It is not a very fun time to be a runner in Brooklyn, where I live. This is best evidenced by a sign that’s been going around Twitter that reads, in part: “DEAR JOGGER, PUT ON A FUCKING MASK.” (The sign also manages to get an unfounded dig in at millennials.)
Similar anti-runner sentiments abound on social networks like Next Door, and even in real life interactions. I have seen posts from runners who have been yelled at and from people who have done the yelling themselves. Before you yell at me: I do wear a mask when I run, pretty consistently. But I really don’t want to. In fact, I fucking hate it. I also don’t think it’s necessary!
Whether running with a mask helps stop the spread of the coronavirus is questionable at best. Evidence in favor of widespread mask use by civilians (runners or no) is already limited, though if you’re in a crowded space like a grocery store, it seems like wearing one could help, a little. Outdoor transmission, one expert told my colleague Henry Grabar, is “possible but improbable.” In particular, when you run, you don’t get that close to other people, and most importantly, you don’t stay close to people for that long. It’s really “prolonged close contact” that spreads the virus, as Saskia Popescu, infectious disease epidemiologist, explained to me in an interview last month. Running is the opposite of prolonged close contact. The opportunities for your germs to get on other people are vanishingly small. (And no, you’re not leaving a stream of germs in your wake, that “study” was bullshit.)
And yet, the social imperative is: mask up, even while running. As a Wall Street Journal article titled “Should you wear a mask when exercising outdoors?” concludes, though there’s no scientific reason to wear a mask while running—and in fact, breathing heavily into one might lead to “increased nasal mucus production”—there sure are social reasons to do so. “It’s an act of solidarity and courtesy, letting everyone know you are trying to be respectful, smart and safe,” an emergency medicine doctor told the Journal. (The article also notes that some states now require masks. Gov. Cuomo mandated mid-April that all New York residents wear masks, but this is only when “you cannot or are not maintaining social distancing.”)
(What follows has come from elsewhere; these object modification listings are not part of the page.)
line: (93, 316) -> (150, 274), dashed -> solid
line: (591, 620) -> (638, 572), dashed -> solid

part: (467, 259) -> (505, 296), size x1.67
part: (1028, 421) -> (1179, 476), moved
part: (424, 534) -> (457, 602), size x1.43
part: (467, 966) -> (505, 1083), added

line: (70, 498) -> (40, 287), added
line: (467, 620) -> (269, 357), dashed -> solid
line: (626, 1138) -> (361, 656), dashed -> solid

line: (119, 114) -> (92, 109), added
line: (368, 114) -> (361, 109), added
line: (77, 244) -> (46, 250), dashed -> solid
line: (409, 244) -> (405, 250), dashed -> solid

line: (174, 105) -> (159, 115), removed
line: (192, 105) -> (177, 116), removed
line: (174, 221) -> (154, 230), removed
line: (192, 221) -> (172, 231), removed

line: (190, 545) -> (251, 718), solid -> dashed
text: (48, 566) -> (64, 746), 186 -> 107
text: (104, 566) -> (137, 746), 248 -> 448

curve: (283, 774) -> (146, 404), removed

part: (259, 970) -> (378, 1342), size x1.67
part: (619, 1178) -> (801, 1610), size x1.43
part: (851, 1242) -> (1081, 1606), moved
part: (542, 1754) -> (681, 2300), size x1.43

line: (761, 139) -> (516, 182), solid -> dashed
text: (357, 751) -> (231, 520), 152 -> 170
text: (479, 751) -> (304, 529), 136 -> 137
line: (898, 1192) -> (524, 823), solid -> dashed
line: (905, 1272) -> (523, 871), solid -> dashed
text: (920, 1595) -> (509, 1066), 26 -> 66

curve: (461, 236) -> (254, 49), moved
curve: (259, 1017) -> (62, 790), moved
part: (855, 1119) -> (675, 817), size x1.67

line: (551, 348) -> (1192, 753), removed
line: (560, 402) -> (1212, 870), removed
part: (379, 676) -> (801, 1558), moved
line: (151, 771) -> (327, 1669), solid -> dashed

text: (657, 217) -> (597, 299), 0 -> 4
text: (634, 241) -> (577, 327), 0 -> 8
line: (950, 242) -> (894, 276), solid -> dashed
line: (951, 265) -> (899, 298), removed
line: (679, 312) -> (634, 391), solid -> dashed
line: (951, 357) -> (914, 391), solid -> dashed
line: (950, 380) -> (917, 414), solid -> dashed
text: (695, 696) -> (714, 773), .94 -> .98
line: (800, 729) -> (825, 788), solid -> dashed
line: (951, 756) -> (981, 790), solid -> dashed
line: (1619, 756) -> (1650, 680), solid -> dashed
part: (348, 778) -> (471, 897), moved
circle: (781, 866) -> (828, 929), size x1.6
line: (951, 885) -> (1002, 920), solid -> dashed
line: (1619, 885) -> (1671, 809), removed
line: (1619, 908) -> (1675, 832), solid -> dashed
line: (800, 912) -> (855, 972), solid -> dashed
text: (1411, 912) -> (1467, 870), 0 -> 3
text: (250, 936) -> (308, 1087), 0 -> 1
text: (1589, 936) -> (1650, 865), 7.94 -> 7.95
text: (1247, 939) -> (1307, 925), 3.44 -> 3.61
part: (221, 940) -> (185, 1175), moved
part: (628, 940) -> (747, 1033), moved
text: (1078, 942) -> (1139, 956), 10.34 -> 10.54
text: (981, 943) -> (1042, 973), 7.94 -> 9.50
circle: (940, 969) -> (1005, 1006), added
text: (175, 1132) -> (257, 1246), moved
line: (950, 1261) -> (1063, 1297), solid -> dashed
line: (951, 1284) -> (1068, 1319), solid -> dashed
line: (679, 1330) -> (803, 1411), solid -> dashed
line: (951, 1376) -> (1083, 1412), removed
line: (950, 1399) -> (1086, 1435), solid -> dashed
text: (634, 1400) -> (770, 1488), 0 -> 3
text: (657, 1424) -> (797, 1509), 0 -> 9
Given the lack of good evidence behind runners wearing masks, I can only conclude that people are using runners as scapegoats for the genuine (and understandable) anxiety they feel about going outside right now. It is nerve-wracking living in a city with other humans and their germs! It feels good to take those nerves out on someone. “We’ve reached the irritation phase of this pandemic,” wrote Kelli María Korducki in a recent piece for Medium, which I related to highly. I have felt irritated at all manner of small inconsequential things and actions and people in the past few weeks. It’s hard to sit with the irritation of a life-altering ongoing national meltdown, and also work with your community to manage it. Much easier to blame someone else for fucking up a rule!
But for runners, the cost of following this unscientific social rule of constant masking is kind of high! Having a piece of fabric over your face makes it difficult to do the biologically necessary action of breathing heavily during a cardio workout. It feels a bit like suffocating, in fact. It is especially bad when you’re going up a hill, doing a tempo run or speed workout. But it is also bad and difficult: all of the time. Things are only going to get worse as temperatures rise and we head into a sweaty, masked summer.
So far, the way people are dealing with this discomfort—based on an anecdotal survey of myself, colleagues, people I see on the street, a doctor in the WSJ article—is by pulling the mask up when near people, and then back down again when out of sight. This violates whatever point of mask wearing there was, boiling it down into a performative exercise that is almost certainly not protective and possibly even worse than going barefaced. You are touching whatever germs were contained by the mask, and risk transferring them onto, say, the doorknob of your apartment building when you let yourself back in.
The best thing to do is run at times when there are not many people out: morning, night, cool rainy days (I did go mask-less on one of these recently, it was glorious). Another good thing to do is work hard to maintain the recommended six feet between you and other people, which might mean jumping to the other edge of the sidewalk sometimes (not into the street—the last thing we need is more car injuries). In an ideal world, non-runners on Brooklyn sidewalks would simply also make efforts to distance as we pass them. But what we should not do is continue to allow non-runners to complain and yell at us about a thing that is scientifically fine. Maybe you’ve encountered a few asshole runners, but most people are trying to be respectful, smart, and safe right now. Runners shouldn’t have to convey that by pushing our respiratory systems to the brink of death-by-fabric.